Supreme Court Bldg         The Supreme Court issued two decisions yesterday.  One has implications for state governments as employers, and the other has implications for the Affordable Care Act.

Harris v. Quinn involved the complaint of Harris, mother of a disabled son who, as his caregiver, is compensated through the state of Illinois Medicaid program.  Rod Blagojevich , then governor of Illinois, determined that such Medicaid recipients were employees of the state by virtue of receiving state funds for providing services and thus were compelled under state law to join a union and pay union dues.  Quinn, current governor, expanded the reach of Blagojevich and covered even more caregivers.  Harris objected to these action, arguing that they abridged her First Amendment rights.

The Court had decided in the 1977 Abood v. Detroit Board of Educators case that such “agency” fees were entirely permissible and that an employees’ objection to joining the union was insufficient cause to avoid paying union dues.

The Court yesterday found (5-4) that Harris’s First Amendment rights were violated.  The finding was narrow in scope and did not involve a full reversal of Abood as the unions had feared.  Bluntly put, the majority felt that the worker’s part-time status, in combination with the fact that most are family members caring for other family members, did not rise to the level of employment common among state employees and that they could not be simply conscripted into the ranks of the SEIU by an executive fiat action.

Justice Alito wrote the majority opinion and is known for his dim view of the Abood decision that he regards as flawed (see his earlier opinion in Knox v. SEIU).  While the government unions dodged a bullet this time, I would not be surprised if Harris v. Quinn turns out to be foreshadowing for a later decision involving a fact set better suited to overturning Abood.

The second case Burwell, Secretary of Health and Human Services, v. Hobby Lobby Stores, Inc. originated from a decision by Health and Human Services to determine that contraceptives should be covered under the ACA under the auspices of preventative medical services.  HHS decided to require benefit plans to offer every form of birth control approved by the FDA (twenty in total) including abortifacients (those drugs the can prevent pregnancy post conception).  Hobby Lobby, owned by the Green family, agreed to cover sixteen of the  forms of birth control  but wanted an exception of the four abortifacients.  HHS disagreed and the legal wrangling began.

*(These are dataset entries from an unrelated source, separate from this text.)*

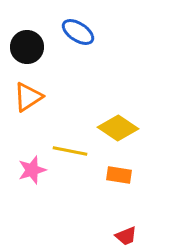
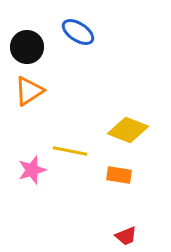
orange triangle: moved 1 px right, 6 px up
yellow diamond: moved 10 px right, 2 px down; rotated 12 degrees counterclockwise
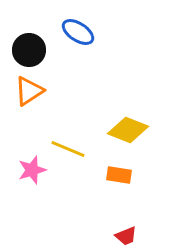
black circle: moved 2 px right, 3 px down
yellow line: moved 2 px left, 2 px up; rotated 12 degrees clockwise
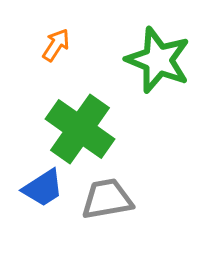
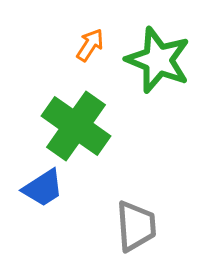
orange arrow: moved 34 px right
green cross: moved 4 px left, 3 px up
gray trapezoid: moved 29 px right, 27 px down; rotated 96 degrees clockwise
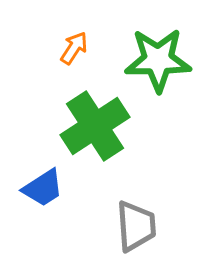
orange arrow: moved 16 px left, 3 px down
green star: rotated 22 degrees counterclockwise
green cross: moved 19 px right; rotated 22 degrees clockwise
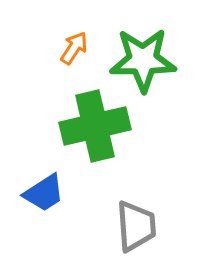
green star: moved 15 px left
green cross: rotated 20 degrees clockwise
blue trapezoid: moved 1 px right, 5 px down
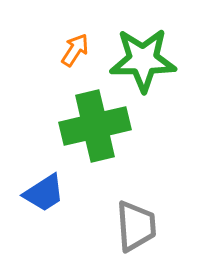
orange arrow: moved 1 px right, 2 px down
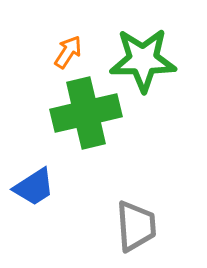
orange arrow: moved 7 px left, 2 px down
green cross: moved 9 px left, 13 px up
blue trapezoid: moved 10 px left, 6 px up
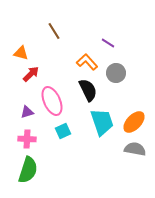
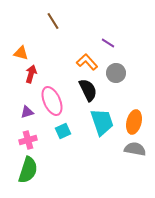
brown line: moved 1 px left, 10 px up
red arrow: rotated 30 degrees counterclockwise
orange ellipse: rotated 30 degrees counterclockwise
pink cross: moved 1 px right, 1 px down; rotated 18 degrees counterclockwise
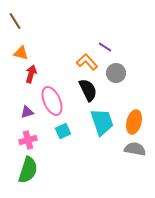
brown line: moved 38 px left
purple line: moved 3 px left, 4 px down
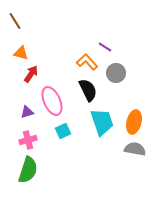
red arrow: rotated 18 degrees clockwise
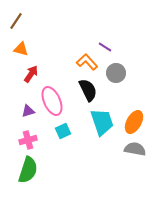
brown line: moved 1 px right; rotated 66 degrees clockwise
orange triangle: moved 4 px up
purple triangle: moved 1 px right, 1 px up
orange ellipse: rotated 15 degrees clockwise
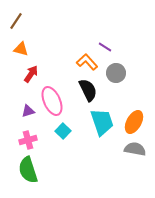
cyan square: rotated 21 degrees counterclockwise
green semicircle: rotated 144 degrees clockwise
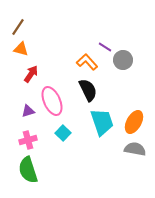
brown line: moved 2 px right, 6 px down
gray circle: moved 7 px right, 13 px up
cyan square: moved 2 px down
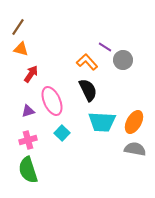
cyan trapezoid: rotated 112 degrees clockwise
cyan square: moved 1 px left
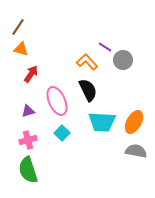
pink ellipse: moved 5 px right
gray semicircle: moved 1 px right, 2 px down
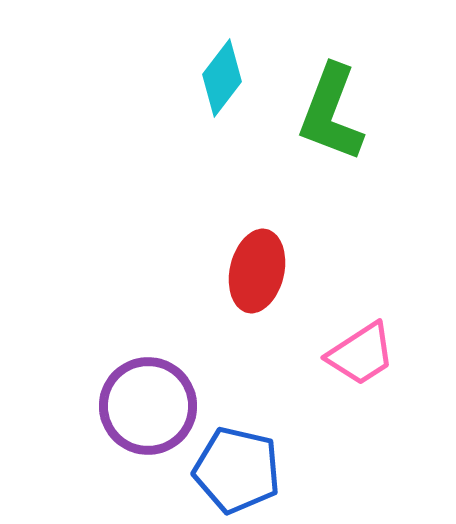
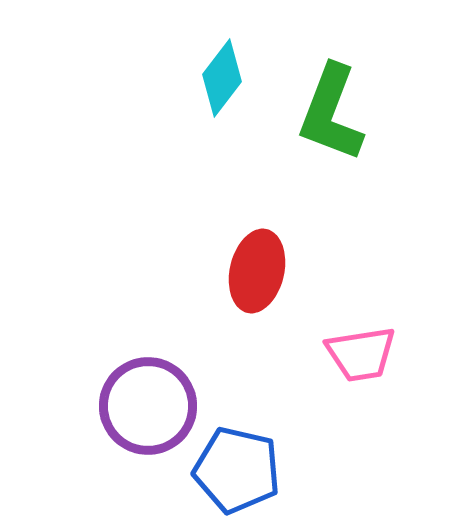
pink trapezoid: rotated 24 degrees clockwise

The Court ruled (5-4) that Hobby Lobby’s rights were violated under the Religious Freedom Restoration Act of 1993 (sponsored by Nancy Pelosi in the House, Harry Reid in the Senate and signed into law by President Clinton).  In particular, the Court found that the government did not meet its duty under the Act to offer the least restrictive means in furthering its interests.   The decision was narrow in its scope, applying only to closely held companies (“mom and pop” as described by Justice Alito) and ONLY to the contraceptive mandate, but large in terms of potential impact in that most workers in the U.S. are on the payrolls of such companies.

Most importantly, this decision reaffirms the presence of a reliable (but thin) majority who believes that citizens do not lose their individual rights when they incorporate.

I expect this will mean different things for different employers.  Those with strong religious commitments (e.g. Hobby Lobby, Conestoga Specialty Woods, Mardel, etc.) that are embedded in their cultures are unlikely to include abortifacients in their birth control array in their employee health plans whereas more secular closely held companies may opt to cover all.  The decision is also clear that companies cannot use the decision as a shield to “cloak illegal discrimination.”  I take this to mean that if your company did not have religion before the decision, it will be looked at skeptically should it find it after the decision.

The Roberts Court, with the exception of the landmark Affordable Care Act case, seems to be shaping up as a court of narrow findings pregnant with implications for future findings.